Stobo: You're right, under the Paris Agreement there is a clause that says it is not to jeopardize, quote, food security, unquote. So you're right and that is an important card we could play. National is already pushing the introduction of agriculture into the ETS, out by a number of years, so getting time to think about different technologies to improve and meet methane emissions. That is an option but whether the politicians will embrace it or not, I don't know.

Laws: Listen, if he can kick the can further down the road in politics, you do.

Stobo: Well, you'll be closer to responses of politicians than I am. But it does cause issues for us in terms of our global standing in this space

Laws: Does it. Because there must be a lot of other countries which have exempted agricultural emissions from their data counting.

Stobo: We are very different because of 50% of our greenhouse gases (GHG’s) are methane, so we're very different - closer to Ireland, but even Ireland is not as high as we are, so we're very different. The other feature that's different from New Zealand is that with the exception of perhaps China, we are the only country in the world that allows the private sector to offset carbon emissions with forestry. It is an unusual feature of our regime, which is obviously causing us lots of grief in our local communities around afforestation. Whereas in Europe, the concern is deforestation, they are trying to stop afforestation. We are an unusual regime.

Laws: So it's going to require some degree of reform, radical or otherwise anyhow. Is that what you're saying.

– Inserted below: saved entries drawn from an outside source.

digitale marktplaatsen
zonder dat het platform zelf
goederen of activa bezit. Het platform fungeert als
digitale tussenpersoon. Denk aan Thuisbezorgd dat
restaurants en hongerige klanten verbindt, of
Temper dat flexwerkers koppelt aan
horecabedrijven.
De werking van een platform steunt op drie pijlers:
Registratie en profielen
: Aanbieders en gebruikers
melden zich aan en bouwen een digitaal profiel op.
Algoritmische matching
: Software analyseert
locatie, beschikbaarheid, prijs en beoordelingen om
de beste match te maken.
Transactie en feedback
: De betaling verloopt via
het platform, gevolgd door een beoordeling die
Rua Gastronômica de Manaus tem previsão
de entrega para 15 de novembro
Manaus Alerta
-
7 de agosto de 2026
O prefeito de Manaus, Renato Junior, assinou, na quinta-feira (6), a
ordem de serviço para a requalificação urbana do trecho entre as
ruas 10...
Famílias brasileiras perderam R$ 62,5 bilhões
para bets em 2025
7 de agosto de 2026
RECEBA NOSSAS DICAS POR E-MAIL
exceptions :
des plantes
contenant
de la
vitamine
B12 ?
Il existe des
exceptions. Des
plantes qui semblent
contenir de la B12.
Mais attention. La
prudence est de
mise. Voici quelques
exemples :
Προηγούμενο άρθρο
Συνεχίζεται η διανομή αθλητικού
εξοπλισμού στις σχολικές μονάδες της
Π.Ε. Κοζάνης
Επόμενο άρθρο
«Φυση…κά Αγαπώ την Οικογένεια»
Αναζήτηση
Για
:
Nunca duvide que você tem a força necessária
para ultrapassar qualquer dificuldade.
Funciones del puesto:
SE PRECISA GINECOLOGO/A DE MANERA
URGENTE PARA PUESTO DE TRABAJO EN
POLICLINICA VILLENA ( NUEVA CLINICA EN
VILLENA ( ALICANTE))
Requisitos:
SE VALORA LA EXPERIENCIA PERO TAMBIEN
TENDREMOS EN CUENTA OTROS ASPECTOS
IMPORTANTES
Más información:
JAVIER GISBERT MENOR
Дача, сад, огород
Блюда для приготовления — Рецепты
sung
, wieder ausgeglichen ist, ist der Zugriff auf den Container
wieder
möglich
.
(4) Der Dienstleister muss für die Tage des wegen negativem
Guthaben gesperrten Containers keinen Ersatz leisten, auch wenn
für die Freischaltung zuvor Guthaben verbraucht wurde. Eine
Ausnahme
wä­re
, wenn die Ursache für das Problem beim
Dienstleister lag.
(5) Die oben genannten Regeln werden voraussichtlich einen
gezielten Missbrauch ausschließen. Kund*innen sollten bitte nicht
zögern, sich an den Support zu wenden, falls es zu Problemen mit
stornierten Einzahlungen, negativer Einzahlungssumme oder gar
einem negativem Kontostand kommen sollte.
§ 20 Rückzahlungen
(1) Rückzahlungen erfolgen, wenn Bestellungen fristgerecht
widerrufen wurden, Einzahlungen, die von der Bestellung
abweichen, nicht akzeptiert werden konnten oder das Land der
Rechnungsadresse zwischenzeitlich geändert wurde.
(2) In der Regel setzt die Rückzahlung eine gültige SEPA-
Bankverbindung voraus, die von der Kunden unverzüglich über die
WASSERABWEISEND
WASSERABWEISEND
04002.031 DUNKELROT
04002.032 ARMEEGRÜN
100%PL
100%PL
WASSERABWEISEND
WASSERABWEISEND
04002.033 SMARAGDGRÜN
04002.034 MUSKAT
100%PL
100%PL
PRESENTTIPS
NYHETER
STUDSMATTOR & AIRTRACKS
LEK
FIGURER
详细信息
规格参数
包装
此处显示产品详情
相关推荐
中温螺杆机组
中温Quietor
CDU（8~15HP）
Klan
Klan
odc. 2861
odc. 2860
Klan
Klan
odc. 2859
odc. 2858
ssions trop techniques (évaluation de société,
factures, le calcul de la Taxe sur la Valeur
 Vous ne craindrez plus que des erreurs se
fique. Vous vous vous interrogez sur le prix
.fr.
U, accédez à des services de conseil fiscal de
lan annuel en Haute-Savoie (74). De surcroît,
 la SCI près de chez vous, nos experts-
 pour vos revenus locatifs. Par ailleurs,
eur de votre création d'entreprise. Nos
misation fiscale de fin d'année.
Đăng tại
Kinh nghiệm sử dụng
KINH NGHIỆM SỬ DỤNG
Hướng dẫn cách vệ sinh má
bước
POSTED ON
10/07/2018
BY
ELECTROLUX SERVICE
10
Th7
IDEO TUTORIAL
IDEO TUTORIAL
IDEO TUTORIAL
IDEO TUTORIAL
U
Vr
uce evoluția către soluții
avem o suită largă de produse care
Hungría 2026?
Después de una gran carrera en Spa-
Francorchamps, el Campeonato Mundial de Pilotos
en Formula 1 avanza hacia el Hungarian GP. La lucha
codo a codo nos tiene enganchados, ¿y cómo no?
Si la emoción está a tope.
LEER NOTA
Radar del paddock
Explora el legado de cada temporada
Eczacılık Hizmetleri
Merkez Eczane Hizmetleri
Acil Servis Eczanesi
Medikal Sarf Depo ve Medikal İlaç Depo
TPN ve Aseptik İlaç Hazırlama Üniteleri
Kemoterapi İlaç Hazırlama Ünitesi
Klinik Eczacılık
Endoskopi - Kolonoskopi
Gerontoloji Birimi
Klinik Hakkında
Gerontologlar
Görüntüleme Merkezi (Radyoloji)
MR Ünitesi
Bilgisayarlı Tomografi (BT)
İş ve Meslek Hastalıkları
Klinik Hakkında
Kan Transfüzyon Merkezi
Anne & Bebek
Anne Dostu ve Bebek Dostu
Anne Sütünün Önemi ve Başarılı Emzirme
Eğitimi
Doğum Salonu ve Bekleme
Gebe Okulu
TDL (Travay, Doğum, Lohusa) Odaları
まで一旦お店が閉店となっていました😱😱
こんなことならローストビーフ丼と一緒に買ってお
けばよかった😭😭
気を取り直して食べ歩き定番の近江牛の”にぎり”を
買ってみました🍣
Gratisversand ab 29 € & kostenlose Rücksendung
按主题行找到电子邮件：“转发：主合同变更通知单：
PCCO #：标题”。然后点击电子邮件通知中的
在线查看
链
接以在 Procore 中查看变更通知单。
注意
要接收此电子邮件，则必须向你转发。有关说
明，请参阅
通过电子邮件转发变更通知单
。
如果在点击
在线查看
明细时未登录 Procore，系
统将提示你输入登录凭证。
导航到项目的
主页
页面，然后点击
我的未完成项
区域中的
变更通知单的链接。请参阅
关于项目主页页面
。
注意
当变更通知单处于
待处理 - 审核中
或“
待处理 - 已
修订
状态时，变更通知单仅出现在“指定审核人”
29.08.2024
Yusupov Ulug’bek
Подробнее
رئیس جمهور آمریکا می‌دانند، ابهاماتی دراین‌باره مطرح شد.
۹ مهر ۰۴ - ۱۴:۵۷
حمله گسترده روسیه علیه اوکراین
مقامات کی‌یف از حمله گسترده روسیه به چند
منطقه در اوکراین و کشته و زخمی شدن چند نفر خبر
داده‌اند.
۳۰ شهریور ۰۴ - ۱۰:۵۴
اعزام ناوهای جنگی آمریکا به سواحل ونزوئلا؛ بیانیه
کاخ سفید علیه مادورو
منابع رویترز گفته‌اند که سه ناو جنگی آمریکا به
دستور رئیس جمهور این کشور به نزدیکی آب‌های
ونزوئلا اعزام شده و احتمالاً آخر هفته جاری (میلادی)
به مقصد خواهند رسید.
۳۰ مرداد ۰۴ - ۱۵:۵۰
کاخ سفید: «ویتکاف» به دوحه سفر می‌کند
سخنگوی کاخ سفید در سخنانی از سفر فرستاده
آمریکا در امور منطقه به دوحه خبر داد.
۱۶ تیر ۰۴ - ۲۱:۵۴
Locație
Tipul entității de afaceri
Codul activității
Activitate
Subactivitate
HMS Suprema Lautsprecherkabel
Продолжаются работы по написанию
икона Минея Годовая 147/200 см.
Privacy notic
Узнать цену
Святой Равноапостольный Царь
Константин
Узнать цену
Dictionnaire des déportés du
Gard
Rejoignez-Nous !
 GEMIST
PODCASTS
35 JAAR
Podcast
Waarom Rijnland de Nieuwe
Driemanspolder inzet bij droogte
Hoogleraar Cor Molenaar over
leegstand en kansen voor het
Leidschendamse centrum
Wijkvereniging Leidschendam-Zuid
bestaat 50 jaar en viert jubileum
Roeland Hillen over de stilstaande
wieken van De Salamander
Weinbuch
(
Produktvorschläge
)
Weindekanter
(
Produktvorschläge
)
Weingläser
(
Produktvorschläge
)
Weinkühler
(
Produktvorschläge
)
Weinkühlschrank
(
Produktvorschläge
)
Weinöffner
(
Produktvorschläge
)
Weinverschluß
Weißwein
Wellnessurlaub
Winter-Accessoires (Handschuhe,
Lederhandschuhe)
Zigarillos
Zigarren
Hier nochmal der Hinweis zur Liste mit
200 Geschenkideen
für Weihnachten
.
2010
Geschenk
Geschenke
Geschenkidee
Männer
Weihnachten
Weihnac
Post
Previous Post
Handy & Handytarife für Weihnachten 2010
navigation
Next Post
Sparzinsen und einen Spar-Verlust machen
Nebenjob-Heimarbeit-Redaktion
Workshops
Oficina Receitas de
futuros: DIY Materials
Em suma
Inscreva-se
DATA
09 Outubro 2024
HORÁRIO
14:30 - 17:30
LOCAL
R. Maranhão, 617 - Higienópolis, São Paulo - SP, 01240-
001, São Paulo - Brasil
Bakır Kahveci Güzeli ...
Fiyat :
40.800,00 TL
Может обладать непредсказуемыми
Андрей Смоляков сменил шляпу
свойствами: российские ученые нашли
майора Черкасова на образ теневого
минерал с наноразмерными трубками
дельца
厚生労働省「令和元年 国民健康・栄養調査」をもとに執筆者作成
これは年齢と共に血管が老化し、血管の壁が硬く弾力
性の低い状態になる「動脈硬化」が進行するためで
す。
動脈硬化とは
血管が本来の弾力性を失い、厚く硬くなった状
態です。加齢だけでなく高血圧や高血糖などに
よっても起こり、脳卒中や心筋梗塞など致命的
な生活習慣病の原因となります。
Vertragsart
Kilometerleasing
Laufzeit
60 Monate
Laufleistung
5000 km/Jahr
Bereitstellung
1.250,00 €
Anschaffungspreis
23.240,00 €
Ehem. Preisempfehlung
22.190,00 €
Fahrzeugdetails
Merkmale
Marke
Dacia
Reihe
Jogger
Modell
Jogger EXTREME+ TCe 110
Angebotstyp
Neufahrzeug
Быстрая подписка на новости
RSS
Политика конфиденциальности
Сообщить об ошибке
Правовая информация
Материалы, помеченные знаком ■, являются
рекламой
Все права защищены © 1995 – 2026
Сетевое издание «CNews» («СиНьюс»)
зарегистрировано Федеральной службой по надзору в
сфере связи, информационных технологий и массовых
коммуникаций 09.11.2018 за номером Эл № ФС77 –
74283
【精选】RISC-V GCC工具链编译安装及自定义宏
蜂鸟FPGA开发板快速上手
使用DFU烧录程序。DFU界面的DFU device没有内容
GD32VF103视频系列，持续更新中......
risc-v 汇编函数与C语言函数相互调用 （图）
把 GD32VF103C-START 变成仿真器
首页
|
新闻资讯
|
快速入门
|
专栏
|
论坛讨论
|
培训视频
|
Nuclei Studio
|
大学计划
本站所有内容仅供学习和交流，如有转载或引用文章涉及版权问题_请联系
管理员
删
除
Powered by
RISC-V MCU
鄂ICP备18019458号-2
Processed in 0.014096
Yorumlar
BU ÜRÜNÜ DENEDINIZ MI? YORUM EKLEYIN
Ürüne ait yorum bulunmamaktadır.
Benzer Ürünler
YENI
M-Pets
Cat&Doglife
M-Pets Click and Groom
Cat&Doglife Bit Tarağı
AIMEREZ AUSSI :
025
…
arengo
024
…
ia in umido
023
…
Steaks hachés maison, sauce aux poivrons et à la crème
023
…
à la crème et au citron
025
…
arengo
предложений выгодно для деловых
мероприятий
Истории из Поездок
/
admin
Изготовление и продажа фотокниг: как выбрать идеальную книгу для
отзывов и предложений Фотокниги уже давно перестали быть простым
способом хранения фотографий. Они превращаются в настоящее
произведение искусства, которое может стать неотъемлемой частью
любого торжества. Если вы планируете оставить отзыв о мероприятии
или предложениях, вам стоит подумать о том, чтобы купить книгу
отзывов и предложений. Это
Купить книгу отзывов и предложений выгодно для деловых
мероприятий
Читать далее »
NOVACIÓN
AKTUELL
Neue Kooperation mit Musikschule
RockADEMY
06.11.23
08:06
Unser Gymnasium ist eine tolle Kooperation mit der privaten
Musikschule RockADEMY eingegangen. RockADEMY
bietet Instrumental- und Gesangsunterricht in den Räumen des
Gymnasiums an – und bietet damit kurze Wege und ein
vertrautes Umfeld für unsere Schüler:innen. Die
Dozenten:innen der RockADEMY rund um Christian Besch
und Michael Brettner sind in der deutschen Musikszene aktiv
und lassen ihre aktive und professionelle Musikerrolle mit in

Stobo: The scheme has been put in place, it’s been embraced. There are a huge number of New Zealand businesses that are members of the scheme itself or an industrial equivalent stream who are in play now. They have signed up to the system and we just want the government to allow the system to work. No one is disagreeing with the concept of an Emissions Trading Scheme rather than taxing emissions. That's our preferred pathway to 2030, We've embraced it. Let’s get on and finish it.